Herve Ladsous issued the warning on Wednesday, as Germany pulled about 100 of its nationals out of the country, where tensions remain high despite a break in fighting.
“We remain very worried about the potential for the resumption of violence and spillover into other parts of the country, as we have seen in the past,” Ladsous told the Security Council, in New York.
The UN’s worries come as Vice President Riek Machar urged the organisation on Wednesday to establish a “buffer zone” between his forces and government troops who are loyal to President Salva Kiir.
Machar’s forces have fled the capital to an undisclosed location. A spokesman told Al Jazeera that the vice president “does not feel safe” enough to return to Juba.
The UN is considering an emergency request from regional leaders to send an intervention brigade to Juba that could secure the airport and separate the warring sides.
Higher death toll
At least 272 people were killed in fighting on Friday, Sunday and Monday. Saturday saw the two sides pause to mark the fifth anniversary of South Sudan’s independence.
The UN’s Ladsous said he was convinced the death toll was “only the tip of the iceberg” because many civilians were barred from reaching safer grounds such as UN compounds.
Ray Okech, a local journalist who hid in the bushes to avoid the violence, told the DPA news agency that dead bodies were still strewn on the streets.
At least 42,000 people have fled their homes in the latest flare-up, with 7,000 taking shelter in UN peacekeeping bases.

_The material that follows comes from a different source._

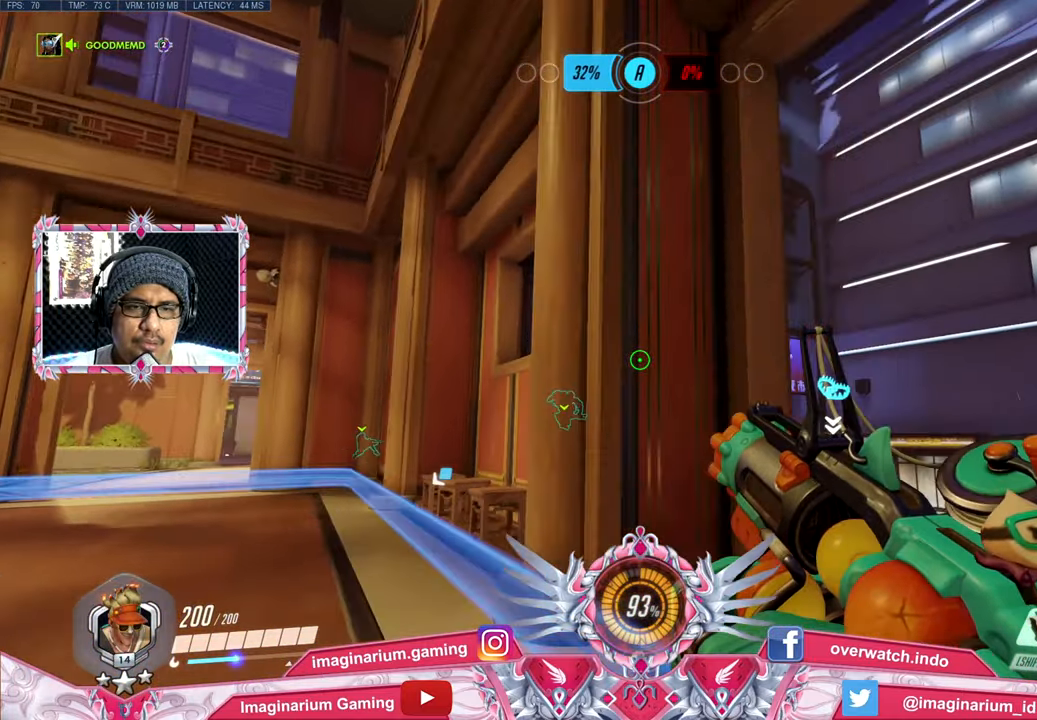
{"keys": ["d", "w"], "mouse": [], "events": [[234, "w", "down"]]}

Aid groups and churches in the city have taken in 35,000 people.
“Government troops appear to be in full control of Juba but opposition forces remain around the west of the city and “further clashes cannot be ruled out,” Ladsous said.
Both army and rebel forces are mobilising around parts of Malakal in the Upper Nile region and Leer in Unity state, fuelling worries of fighting there, he added.
On Wednesday, President Kiir issued an amnesty to soldiers who fought government troops.
The East African IGAD trade bloc of eight countries called on the UN to strengthen the peacekeeping mission in South Sudan with more troops and better equipment, including attack helicopters.
UN officials are leaning on African governments to beef up the mission, known as UNMISS, before an African Union summit on Sunday in Kigali, where the crisis will be discussed.
The Security Council is also considering an appeal from the UN Secretary-General Ban Ki-moon for an arms embargo to be imposed on South Sudan and sanctions targeted against commanders responsible for violence.
Meanwhile, the White House said on Wednesday that it had deployed 47 troops to South Sudan to protect US citizens and the US embassy.
“These deployed personnel will remain in South Sudan until the security situation becomes such that their presence is no longer needed,” the White House said in a statement.
South Sudan descended into war in December 2013 after President Kiir fired Machar, unleashing a wave of violence that has left tens of thousands dead.
Although Kiir and Machar signed a peace deal in August last year, fighting has continued.
South Sudan’s UN Ambassador Akuei Bona Malwal described the latest fighting as a “setback” that his government considered part of “a learning curve”, adding that he remained committed to the peace deal.